A true townhouse sits on its own land and the owner owns the land and everything to the roof. As such a true townhouse is just a single family home that just happens to be attached to another home seperated by a fire wall. There will be no common things such as water, electric service, etc.
 
You need to know if this is really a townhouse or actually a multi family building masquerading as a townhouse as there are massive differences in how the NEC relates. There are very big differences between a townhouse as opposed to a multi family.
A true townhouse sits on its own land and the owner owns the land and everything to the roof. As such a true townhouse is just a single family home that just happens to be attached to another home seperated by a fire wall. There will be no common things such as water, electric service, etc.
Ok but are there really "massive " differences from an NEC perspective? If they are separate buildings that happen to be contiguous, then each could have its own service. One building with multiple units would have one service, and may use 230.40 exception number one or two..... What else?
 
Ok but are there really "massive " differences from an NEC perspective? If they are separate buildings that happen to be contiguous, then each could have its own service. One building with multiple units would have one service, and may use 230.40 exception number one or two..... What else?

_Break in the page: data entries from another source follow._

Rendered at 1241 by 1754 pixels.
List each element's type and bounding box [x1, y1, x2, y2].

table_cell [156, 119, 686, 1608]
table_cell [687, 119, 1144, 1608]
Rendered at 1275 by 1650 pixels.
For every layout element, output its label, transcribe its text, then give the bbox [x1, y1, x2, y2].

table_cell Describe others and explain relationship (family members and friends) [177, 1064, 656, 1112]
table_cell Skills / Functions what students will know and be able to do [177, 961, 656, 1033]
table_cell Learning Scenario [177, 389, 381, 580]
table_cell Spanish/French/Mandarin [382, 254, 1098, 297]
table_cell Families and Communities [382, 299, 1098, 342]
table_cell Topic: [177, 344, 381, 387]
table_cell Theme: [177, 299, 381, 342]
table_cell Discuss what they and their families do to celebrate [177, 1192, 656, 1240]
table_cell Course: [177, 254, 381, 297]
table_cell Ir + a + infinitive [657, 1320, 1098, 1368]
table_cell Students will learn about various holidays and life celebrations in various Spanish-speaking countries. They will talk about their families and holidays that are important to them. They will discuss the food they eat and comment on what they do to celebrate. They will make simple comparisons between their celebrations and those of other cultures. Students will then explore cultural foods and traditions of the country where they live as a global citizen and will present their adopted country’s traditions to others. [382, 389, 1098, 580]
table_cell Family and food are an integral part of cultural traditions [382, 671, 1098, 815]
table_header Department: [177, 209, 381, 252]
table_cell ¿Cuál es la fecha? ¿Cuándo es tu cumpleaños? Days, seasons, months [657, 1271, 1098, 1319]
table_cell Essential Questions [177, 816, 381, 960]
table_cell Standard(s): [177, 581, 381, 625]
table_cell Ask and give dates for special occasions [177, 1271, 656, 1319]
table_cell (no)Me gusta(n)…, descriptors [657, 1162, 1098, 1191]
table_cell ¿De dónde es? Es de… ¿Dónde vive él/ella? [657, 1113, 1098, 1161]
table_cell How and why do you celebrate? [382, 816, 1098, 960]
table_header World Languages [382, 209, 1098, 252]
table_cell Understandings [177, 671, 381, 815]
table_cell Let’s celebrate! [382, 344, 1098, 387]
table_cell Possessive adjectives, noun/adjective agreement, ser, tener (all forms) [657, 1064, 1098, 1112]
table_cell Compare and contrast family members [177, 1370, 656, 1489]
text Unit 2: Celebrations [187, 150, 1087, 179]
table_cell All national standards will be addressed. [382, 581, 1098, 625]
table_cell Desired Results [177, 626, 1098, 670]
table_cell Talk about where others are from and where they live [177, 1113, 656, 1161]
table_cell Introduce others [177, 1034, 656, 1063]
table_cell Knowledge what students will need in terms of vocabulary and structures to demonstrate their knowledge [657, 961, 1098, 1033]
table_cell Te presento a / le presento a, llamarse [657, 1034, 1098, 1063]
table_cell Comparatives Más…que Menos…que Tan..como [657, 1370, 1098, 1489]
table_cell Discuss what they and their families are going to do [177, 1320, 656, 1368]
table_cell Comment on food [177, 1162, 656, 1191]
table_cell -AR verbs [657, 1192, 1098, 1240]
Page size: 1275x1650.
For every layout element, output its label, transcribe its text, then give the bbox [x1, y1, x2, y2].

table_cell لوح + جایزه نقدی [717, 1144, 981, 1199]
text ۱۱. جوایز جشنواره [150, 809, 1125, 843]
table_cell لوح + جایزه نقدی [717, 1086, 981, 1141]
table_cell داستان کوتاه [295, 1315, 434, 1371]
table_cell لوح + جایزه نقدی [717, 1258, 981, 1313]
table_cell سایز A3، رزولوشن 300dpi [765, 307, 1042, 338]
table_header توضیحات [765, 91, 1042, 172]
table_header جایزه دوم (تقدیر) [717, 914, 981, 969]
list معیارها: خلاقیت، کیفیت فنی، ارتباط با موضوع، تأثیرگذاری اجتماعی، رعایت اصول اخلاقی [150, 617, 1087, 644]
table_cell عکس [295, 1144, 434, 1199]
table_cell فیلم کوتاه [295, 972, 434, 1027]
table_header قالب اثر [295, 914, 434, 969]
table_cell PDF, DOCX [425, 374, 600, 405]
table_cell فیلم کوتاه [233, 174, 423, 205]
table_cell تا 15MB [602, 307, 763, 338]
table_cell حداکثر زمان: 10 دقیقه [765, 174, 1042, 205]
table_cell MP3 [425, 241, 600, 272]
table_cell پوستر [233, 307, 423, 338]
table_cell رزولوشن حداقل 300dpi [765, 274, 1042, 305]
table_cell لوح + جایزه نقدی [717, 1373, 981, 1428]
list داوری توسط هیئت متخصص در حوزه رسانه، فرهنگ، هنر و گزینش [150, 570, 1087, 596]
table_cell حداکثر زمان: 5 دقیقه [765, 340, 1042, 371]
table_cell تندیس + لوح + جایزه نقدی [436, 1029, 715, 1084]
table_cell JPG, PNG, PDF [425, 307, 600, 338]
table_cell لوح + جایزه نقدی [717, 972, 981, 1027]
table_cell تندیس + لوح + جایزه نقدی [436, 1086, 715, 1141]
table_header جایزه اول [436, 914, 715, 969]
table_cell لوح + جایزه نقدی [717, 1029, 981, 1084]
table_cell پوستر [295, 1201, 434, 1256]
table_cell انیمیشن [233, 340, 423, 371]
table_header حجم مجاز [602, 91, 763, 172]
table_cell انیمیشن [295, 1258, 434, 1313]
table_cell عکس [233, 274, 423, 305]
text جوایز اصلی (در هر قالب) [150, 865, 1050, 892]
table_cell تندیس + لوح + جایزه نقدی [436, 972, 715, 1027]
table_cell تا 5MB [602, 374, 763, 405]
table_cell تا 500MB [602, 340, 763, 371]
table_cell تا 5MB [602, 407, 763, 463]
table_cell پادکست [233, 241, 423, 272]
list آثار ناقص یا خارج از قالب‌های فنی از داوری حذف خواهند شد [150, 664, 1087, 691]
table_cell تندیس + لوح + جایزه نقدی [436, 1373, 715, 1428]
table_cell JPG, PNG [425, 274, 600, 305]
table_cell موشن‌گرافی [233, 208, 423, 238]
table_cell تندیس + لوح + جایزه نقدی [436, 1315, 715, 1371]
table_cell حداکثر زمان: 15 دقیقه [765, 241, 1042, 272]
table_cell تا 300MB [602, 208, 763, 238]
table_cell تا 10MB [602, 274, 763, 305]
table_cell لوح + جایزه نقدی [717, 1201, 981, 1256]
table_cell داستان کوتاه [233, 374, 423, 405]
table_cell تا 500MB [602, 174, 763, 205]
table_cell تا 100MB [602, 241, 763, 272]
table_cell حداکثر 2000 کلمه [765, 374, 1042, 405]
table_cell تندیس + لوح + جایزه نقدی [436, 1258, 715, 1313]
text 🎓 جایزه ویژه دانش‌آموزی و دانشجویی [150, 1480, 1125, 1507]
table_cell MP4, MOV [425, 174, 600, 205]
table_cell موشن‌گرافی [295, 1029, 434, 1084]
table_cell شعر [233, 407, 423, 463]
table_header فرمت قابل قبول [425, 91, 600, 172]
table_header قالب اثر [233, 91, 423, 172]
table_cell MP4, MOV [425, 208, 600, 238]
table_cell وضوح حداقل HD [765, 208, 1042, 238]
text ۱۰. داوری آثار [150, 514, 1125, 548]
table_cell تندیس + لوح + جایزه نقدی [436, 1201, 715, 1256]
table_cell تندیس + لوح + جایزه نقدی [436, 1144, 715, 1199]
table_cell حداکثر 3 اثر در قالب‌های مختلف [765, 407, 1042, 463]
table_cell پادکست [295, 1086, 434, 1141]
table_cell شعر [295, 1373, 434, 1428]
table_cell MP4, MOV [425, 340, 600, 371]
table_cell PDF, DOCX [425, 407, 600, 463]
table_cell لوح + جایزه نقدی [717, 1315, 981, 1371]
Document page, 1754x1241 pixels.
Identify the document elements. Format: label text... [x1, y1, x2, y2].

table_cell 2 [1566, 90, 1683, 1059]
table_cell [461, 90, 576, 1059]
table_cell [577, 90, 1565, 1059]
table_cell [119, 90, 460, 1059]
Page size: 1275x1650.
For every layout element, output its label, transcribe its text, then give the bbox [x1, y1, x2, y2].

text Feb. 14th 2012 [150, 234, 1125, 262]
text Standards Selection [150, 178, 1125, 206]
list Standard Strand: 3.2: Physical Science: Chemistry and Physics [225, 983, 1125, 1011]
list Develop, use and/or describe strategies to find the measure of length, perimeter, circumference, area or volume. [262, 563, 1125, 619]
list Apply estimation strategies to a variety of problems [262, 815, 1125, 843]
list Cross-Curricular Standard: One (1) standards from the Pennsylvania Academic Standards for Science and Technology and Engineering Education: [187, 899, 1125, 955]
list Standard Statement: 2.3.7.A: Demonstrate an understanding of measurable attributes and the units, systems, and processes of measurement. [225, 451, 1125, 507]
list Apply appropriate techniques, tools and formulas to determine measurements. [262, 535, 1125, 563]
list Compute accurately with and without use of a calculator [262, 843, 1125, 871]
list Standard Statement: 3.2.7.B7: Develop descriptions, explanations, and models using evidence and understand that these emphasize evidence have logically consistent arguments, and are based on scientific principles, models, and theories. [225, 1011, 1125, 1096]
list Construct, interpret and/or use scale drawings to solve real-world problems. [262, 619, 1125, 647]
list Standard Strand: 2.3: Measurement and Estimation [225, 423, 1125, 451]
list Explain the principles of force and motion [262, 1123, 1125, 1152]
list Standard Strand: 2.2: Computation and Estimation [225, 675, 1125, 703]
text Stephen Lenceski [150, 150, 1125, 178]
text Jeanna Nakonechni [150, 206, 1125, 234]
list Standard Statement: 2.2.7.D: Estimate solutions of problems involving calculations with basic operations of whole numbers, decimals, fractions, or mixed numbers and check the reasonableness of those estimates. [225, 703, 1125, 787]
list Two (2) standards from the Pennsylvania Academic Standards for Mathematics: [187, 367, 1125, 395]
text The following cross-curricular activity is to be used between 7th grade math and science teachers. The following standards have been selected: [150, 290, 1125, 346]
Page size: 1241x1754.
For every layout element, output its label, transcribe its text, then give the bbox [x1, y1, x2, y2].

No, there would not be a single service. If these are legally townhomes then each has the utilities supplied directly to them. There can be no circuits going between them, a common meter bank, etc. They are each essentially each a single family home. To me that is pretty massive if you wire it as if it is a multi family building.
 
My mom's townhome has an HOA, has its own meter and underground feed, but the roof is HOA-maintained.